WHAT YOU ARE ASKED TO DO >>
Could you return the part of the passage on FMCG distribution channels that begins at the words "FMCG companies returned" and stops after "over products sold.", copied word for word?

TEXT SHOWN >>

>>>

FMCG companies realized that they needed a parallel channel of distribution, apart from the traditional one. New age distributors that were backed by venture capital and private capital, like JioMart, Metro Cash & Carry, Jumbotail and Udaan gained impetus. They could pay for goods immediately, unlike traditional distribution channels, where a credit period of 10 to 15 days was required.
FMCG companies returned the favour by selling goods to these new-age distribution channels at a lower price. As a result, they could offer large margins of 15% to 20% as compared to traditional channels that could offer only 7% to 12% over products sold.
Many shop owners switched to these new-age distribution channels that have apps and deliver products much faster. Traditional distributors felt that FMCG companies and these new-age distribution channels are destroying their distribution networks.
Traditional channels supply goods to 90% of the retail market, as there are many people who buy offline, therefore FMCG brands would not want to upset traditional distributors entirely. Traditional distributors have decided to stop supplying certain popular consumer products to local stores until FMCG companies give them similar margins and prices as are given to organized, new-age distributors.
Newer channels like JioMart are important to some FMCG brands but overreliance on them could prove to be detrimental to their business, especially if these B2B distributors start their pushing their private label brands to neighbourhood shops using their apps.

<<<

DATA TO EXAMINE >>

>>>

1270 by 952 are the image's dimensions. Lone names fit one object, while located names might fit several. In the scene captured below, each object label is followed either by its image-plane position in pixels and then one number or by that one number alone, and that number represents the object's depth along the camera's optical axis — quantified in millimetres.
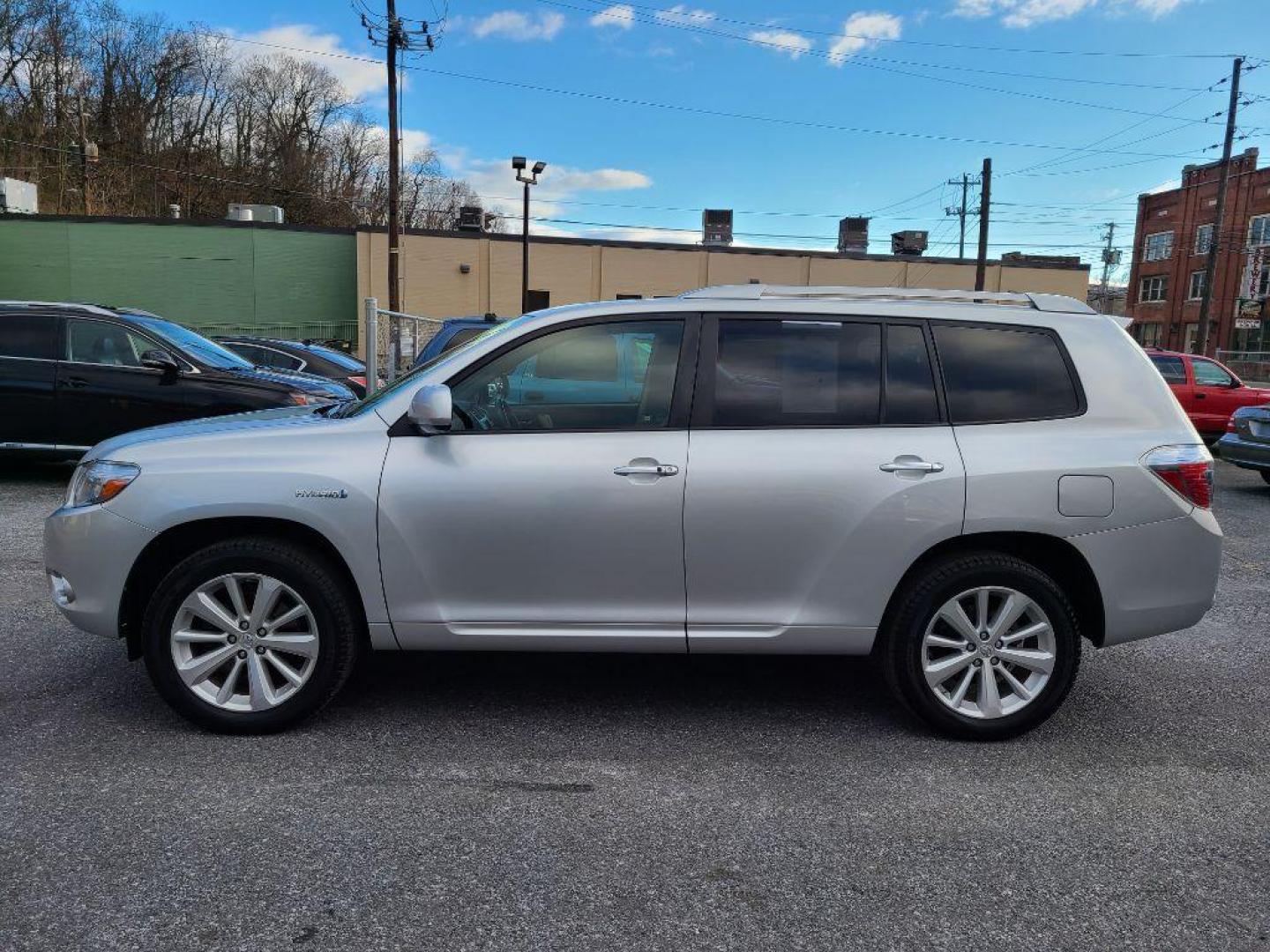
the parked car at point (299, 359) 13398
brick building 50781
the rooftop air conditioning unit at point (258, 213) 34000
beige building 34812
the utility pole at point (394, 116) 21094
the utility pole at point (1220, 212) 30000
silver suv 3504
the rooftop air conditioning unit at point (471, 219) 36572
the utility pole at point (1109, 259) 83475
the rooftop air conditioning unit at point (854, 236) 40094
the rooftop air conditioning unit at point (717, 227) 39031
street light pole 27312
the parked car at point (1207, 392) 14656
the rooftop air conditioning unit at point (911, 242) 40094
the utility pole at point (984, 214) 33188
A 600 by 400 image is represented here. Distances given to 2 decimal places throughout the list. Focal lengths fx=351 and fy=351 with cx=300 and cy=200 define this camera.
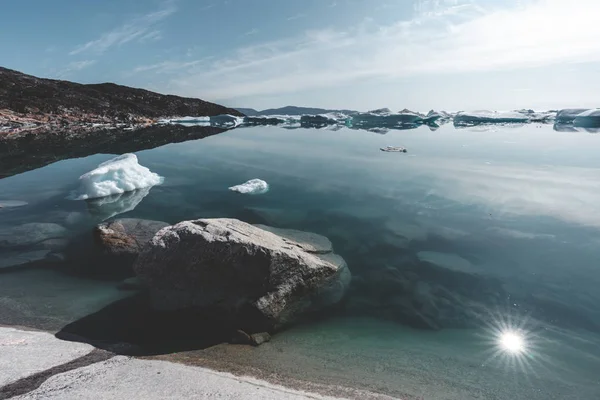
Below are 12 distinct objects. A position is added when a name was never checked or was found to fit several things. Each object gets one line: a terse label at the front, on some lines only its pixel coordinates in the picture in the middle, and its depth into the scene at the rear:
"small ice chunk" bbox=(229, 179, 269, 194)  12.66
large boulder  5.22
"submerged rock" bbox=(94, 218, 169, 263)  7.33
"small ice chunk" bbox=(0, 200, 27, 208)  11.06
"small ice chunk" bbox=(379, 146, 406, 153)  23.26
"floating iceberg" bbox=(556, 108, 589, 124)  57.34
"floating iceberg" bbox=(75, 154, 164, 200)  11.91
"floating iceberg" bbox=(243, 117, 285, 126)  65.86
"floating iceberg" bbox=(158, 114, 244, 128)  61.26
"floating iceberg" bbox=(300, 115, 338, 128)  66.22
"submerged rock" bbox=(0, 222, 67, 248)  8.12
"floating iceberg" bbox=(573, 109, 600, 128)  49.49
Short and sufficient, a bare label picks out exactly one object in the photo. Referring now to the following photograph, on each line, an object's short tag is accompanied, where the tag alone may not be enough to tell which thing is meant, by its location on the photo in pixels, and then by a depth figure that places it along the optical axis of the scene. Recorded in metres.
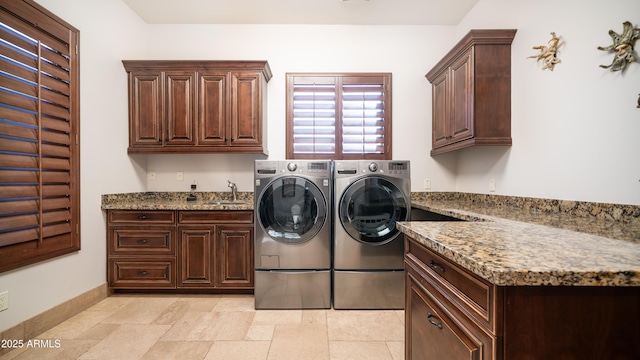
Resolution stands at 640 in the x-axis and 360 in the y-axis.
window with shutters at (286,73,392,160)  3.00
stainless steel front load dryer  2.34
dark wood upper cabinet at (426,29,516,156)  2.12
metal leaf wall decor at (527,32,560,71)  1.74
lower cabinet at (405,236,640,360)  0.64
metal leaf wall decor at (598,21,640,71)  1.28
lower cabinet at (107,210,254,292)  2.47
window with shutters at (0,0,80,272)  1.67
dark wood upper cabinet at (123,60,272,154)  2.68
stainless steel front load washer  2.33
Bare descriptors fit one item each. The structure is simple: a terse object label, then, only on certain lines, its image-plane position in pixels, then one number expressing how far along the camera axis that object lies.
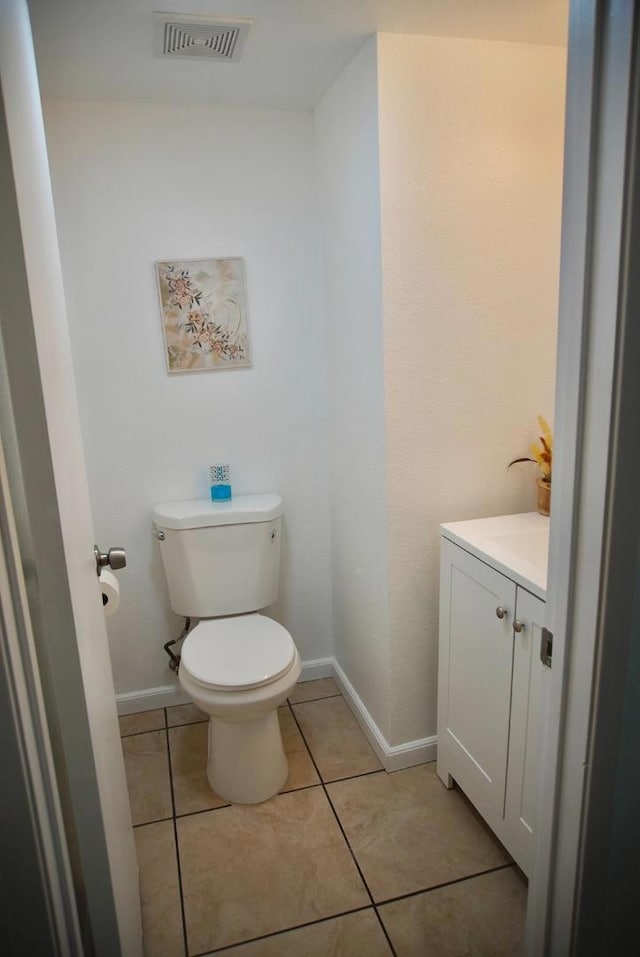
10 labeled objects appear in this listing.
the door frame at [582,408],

<<<
>>>

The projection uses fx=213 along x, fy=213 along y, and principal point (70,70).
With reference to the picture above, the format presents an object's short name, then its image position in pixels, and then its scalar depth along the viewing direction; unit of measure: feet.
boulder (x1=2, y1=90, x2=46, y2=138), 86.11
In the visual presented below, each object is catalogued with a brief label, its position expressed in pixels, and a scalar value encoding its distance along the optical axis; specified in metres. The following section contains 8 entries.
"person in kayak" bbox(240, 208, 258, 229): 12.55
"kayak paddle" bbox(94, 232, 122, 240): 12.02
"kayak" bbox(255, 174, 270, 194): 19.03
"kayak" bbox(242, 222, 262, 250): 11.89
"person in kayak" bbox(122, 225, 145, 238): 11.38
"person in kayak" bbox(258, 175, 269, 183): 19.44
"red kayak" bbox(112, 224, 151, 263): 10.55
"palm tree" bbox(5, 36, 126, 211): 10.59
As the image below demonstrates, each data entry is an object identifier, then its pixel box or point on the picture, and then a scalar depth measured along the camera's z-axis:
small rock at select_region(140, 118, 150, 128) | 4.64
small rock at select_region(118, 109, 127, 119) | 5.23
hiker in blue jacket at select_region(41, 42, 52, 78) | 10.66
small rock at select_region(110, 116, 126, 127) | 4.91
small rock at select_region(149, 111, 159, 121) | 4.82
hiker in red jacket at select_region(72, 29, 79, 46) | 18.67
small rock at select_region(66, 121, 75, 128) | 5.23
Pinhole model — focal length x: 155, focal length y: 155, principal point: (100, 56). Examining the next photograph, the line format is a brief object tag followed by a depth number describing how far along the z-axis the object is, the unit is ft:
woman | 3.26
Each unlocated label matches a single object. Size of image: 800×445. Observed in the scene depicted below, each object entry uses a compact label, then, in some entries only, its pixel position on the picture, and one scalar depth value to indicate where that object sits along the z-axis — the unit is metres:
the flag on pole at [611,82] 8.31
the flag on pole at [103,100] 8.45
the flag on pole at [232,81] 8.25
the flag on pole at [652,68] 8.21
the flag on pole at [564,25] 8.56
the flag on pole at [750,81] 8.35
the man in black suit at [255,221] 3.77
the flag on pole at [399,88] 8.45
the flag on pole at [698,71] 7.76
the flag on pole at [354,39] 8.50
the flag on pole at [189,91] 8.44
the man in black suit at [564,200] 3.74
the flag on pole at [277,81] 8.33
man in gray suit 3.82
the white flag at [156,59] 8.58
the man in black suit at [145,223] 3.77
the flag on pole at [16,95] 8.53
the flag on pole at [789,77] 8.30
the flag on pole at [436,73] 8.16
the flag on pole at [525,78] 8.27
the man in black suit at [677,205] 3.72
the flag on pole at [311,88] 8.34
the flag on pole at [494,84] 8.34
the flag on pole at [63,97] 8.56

<<<
>>>

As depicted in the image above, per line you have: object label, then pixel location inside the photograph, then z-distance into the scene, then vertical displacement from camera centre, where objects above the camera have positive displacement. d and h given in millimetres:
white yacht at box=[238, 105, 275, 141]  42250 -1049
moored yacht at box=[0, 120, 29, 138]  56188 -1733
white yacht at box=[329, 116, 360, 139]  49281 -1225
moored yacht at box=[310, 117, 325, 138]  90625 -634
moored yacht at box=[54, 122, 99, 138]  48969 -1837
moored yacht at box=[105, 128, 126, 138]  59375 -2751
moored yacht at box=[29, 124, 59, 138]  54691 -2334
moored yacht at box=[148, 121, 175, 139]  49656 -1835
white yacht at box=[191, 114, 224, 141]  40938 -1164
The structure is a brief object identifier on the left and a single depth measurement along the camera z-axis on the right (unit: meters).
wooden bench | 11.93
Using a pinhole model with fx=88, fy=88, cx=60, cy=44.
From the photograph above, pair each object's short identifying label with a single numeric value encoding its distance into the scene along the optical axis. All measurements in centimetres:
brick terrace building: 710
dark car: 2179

<<<

PROBLEM SOLUTION >>
FMCG companies returned the favour by selling goods to these new-age distribution channels at a lower price. As a result, they could offer large margins of 15% to 20% as compared to traditional channels that could offer only 7% to 12% over products sold.